_STORED DATA_:
= Beginning of Section =

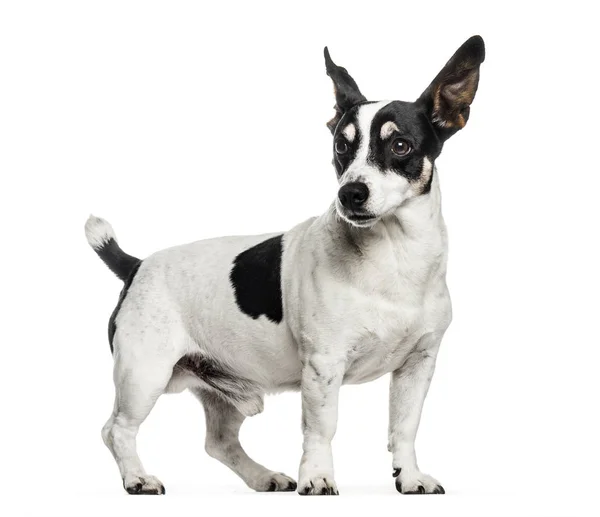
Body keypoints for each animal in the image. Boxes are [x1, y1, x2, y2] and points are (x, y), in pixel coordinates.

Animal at [86, 34, 486, 494]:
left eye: (400, 146)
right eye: (341, 146)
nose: (350, 193)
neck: (394, 253)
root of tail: (136, 266)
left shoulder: (418, 365)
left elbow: (404, 426)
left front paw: (410, 476)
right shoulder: (324, 365)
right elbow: (321, 428)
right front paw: (317, 477)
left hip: (221, 387)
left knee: (219, 442)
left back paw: (264, 477)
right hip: (143, 374)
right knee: (117, 429)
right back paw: (137, 477)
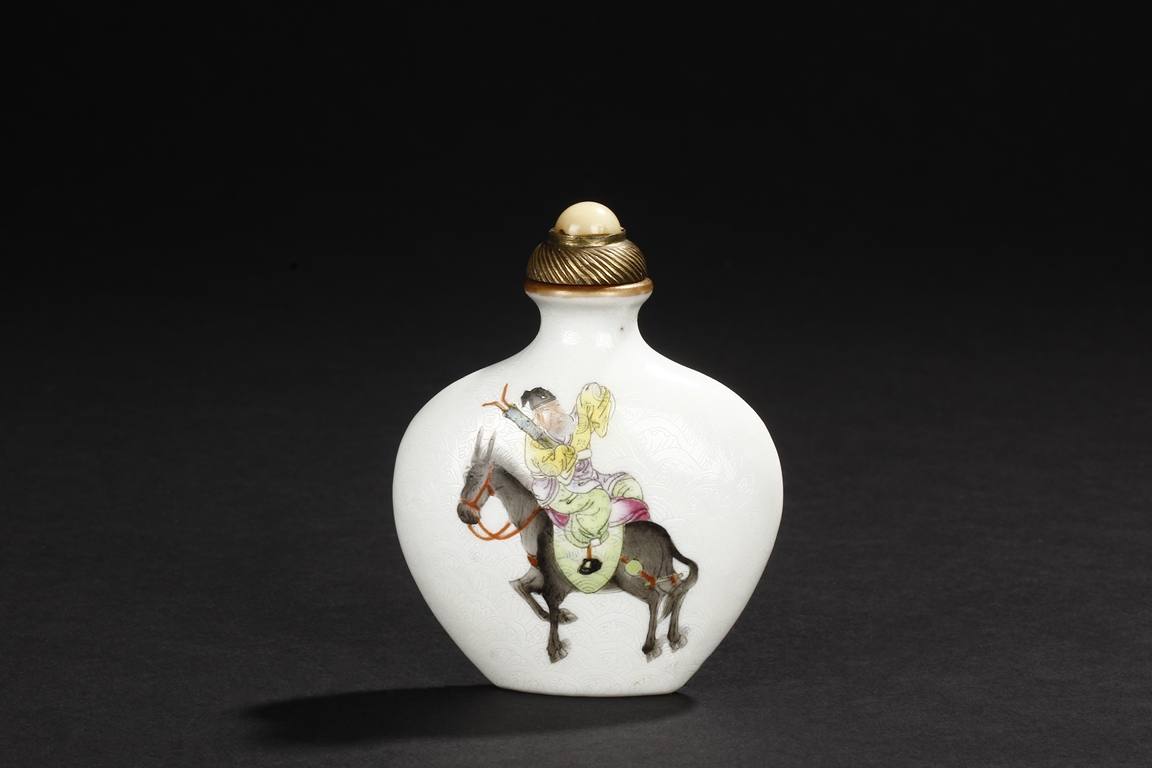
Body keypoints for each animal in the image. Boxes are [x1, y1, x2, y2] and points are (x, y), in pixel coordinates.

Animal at [456, 431, 698, 663]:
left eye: (472, 477)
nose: (463, 513)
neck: (536, 524)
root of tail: (664, 536)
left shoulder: (554, 584)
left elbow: (550, 608)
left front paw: (554, 648)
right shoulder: (538, 574)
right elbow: (519, 586)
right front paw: (557, 618)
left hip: (631, 579)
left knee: (656, 598)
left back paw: (650, 645)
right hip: (662, 573)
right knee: (678, 590)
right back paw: (674, 637)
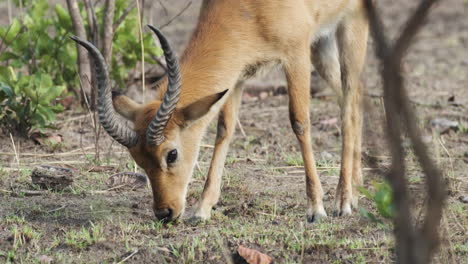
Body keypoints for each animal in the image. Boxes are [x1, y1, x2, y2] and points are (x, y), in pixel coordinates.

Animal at [71, 0, 368, 223]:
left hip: (350, 27)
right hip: (322, 46)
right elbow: (224, 130)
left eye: (171, 154)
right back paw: (355, 190)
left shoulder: (295, 55)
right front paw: (202, 209)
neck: (250, 9)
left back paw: (343, 201)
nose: (165, 213)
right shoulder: (236, 75)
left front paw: (316, 208)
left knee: (349, 105)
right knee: (354, 101)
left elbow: (299, 122)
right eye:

= End of Section =

_YOUR TASK_: Transcribe every record above exactly, leaving out the pictures.

_RESPONSE TO THIS TASK_:
Body keypoints for each animal in the image. Boxes are [x1, y1, x2, y2] and points are (x, y), in pixel coordinates.

Animal at [86, 34, 486, 494]:
left eye: (400, 146)
right eye: (341, 146)
nose: (350, 193)
neck: (394, 253)
root of tail: (136, 266)
left shoulder: (418, 365)
left elbow: (404, 426)
left front paw: (410, 476)
right shoulder: (324, 365)
right elbow: (321, 428)
right front paw: (317, 477)
left hip: (221, 387)
left knee: (219, 442)
left back paw: (264, 477)
right hip: (143, 374)
right knee: (117, 429)
right back paw: (137, 477)
Body keypoints for each animal in the image. Boxes are [x1, y1, x2, y2] and points are (x, y), in pixel coordinates.

Animal at [456, 431, 698, 663]:
left eye: (472, 477)
nose: (463, 513)
neck: (536, 524)
root of tail: (664, 536)
left shoulder: (554, 584)
left elbow: (550, 608)
left front paw: (554, 648)
right shoulder: (538, 574)
right elbow: (519, 586)
right front paw: (557, 618)
left hip: (631, 579)
left knee: (656, 598)
left back paw: (650, 645)
right hip: (662, 573)
right knee: (678, 590)
right back paw: (674, 637)
Body keypoints for each animal in the image. Boxes are [x1, y1, x2, y2] and points are (x, y), in pixel coordinates.

Animal at [71, 0, 368, 223]:
left hip: (350, 27)
right hip: (322, 46)
right elbow: (224, 130)
left eye: (171, 154)
right back paw: (355, 190)
left shoulder: (295, 55)
right front paw: (202, 209)
neck: (250, 9)
left back paw: (343, 201)
nose: (165, 213)
right shoulder: (236, 75)
left front paw: (316, 208)
left knee: (349, 105)
right knee: (354, 101)
left elbow: (299, 122)
right eye:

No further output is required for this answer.